►

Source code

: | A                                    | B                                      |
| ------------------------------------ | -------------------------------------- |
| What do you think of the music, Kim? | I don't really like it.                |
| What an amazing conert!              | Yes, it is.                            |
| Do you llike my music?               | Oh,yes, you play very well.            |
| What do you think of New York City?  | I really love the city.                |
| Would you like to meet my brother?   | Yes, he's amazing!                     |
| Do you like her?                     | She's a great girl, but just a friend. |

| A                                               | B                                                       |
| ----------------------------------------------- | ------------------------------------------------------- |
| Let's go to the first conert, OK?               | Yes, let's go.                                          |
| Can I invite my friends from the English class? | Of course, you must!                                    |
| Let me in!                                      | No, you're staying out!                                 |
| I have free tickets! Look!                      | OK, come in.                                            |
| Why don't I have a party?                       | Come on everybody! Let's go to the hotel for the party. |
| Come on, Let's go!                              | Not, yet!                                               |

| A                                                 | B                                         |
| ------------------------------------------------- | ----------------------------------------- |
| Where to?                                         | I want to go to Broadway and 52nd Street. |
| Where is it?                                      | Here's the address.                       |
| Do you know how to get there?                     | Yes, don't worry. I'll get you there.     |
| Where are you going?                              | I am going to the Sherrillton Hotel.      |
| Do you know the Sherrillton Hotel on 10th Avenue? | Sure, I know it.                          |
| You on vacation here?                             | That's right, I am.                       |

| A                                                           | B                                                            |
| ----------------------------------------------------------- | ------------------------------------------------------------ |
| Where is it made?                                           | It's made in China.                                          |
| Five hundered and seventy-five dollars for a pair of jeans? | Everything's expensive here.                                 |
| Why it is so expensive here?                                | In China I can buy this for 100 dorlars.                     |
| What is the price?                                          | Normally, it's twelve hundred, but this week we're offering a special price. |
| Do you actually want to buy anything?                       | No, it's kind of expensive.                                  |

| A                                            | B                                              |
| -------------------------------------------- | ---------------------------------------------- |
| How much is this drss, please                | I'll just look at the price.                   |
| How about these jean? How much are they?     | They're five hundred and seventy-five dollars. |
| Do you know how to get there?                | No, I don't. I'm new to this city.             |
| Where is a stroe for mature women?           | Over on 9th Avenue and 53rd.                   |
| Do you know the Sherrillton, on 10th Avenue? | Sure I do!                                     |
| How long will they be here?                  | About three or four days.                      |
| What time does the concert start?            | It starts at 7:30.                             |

◄

## [WORK INSTRUCTIONS]
Show each line of the records that contains the word "want", treating capital and lowercase letters as distinct.

## [RESPONSE]
| Where to?                                         | I want to go to Broadway and 52nd Street. |
| Do you actually want to buy anything?                       | No, it's kind of expensive.                                  |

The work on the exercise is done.